**HOW TO COMPLETE THIS TASK**
Starting with the line containing "Seitliche Unterstützung" and going on through the line containing "Torsionssteifigkeit - 4/5", output those lines as a JSON list of strings, one string per line, leaving out any blank lines.

**RECORDS SUPPLIED**
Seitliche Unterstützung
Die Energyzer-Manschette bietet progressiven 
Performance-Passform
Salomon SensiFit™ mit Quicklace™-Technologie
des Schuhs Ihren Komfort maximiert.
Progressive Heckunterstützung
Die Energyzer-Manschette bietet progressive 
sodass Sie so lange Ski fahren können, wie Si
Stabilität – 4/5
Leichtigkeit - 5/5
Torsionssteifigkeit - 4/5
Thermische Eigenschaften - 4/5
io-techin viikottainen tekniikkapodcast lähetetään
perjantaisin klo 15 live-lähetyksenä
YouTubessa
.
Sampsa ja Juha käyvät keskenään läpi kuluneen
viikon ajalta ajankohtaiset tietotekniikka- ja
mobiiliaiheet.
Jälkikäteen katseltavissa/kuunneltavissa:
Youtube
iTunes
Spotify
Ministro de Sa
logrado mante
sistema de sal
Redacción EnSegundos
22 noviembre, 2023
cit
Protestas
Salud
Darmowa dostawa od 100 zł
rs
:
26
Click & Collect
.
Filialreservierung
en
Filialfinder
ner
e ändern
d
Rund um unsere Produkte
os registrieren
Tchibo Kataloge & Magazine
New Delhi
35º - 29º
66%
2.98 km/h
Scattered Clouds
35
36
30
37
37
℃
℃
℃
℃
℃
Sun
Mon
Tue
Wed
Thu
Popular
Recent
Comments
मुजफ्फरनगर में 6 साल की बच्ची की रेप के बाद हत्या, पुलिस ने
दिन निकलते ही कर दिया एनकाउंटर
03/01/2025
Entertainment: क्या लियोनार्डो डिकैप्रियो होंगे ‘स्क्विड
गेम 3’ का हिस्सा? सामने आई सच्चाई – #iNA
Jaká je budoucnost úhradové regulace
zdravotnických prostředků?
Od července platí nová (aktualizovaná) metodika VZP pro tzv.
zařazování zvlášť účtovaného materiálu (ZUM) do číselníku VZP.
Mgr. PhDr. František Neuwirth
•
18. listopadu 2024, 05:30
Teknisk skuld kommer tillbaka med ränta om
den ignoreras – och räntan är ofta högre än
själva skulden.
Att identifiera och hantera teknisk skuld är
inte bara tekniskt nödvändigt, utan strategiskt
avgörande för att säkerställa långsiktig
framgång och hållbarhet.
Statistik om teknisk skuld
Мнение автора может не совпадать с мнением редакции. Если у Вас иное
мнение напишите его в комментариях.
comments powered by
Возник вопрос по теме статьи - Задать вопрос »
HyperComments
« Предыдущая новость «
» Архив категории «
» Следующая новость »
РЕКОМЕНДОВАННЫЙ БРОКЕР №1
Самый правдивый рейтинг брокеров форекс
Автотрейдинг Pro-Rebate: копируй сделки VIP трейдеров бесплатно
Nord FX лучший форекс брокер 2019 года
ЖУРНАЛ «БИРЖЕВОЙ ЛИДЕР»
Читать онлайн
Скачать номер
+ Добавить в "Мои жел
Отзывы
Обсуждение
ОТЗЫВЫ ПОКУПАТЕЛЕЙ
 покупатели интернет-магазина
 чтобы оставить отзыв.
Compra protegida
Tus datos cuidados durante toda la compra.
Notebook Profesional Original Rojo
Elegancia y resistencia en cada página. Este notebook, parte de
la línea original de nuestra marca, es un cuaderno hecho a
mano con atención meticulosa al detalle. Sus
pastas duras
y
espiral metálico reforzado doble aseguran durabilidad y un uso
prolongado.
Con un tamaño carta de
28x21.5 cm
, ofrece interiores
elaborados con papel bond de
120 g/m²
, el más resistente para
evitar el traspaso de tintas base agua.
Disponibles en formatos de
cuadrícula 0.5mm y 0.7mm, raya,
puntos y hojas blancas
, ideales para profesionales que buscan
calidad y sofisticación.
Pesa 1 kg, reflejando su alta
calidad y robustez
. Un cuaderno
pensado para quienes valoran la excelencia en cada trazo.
==
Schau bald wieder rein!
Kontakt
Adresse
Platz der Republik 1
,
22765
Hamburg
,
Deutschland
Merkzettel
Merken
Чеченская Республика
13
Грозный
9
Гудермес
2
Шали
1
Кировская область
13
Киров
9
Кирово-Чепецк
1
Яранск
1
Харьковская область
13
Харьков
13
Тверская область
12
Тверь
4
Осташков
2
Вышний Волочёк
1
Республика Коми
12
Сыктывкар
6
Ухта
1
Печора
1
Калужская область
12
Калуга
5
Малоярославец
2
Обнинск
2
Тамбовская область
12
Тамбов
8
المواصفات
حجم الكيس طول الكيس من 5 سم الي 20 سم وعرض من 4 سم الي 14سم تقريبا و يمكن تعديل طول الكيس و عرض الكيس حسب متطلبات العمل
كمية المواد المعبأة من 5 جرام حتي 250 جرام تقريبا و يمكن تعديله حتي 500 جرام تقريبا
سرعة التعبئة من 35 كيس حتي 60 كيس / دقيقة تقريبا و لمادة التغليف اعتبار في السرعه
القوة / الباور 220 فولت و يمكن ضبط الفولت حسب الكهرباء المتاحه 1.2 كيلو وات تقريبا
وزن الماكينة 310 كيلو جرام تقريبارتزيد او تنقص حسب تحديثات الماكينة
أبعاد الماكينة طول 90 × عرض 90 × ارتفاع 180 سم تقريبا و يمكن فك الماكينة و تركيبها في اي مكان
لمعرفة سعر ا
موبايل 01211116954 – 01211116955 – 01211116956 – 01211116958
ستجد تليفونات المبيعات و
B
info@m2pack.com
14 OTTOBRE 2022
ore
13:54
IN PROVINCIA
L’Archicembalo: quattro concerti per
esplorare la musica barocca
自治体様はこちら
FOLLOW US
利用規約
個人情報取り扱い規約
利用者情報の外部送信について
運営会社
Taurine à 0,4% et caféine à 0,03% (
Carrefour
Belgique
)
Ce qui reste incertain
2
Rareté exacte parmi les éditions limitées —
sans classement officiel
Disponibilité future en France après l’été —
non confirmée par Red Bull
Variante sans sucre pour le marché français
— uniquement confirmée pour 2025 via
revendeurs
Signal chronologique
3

**WRITTEN ANSWER**
[
  "Seitliche Unterstützung",
  "Die Energyzer-Manschette bietet progressiven ",
  "Performance-Passform",
  "Salomon SensiFit™ mit Quicklace™-Technologie",
  "des Schuhs Ihren Komfort maximiert.",
  "Progressive Heckunterstützung",
  "Die Energyzer-Manschette bietet progressive ",
  "sodass Sie so lange Ski fahren können, wie Si",
  "Stabilität – 4/5",
  "Leichtigkeit - 5/5",
  "Torsionssteifigkeit - 4/5"
]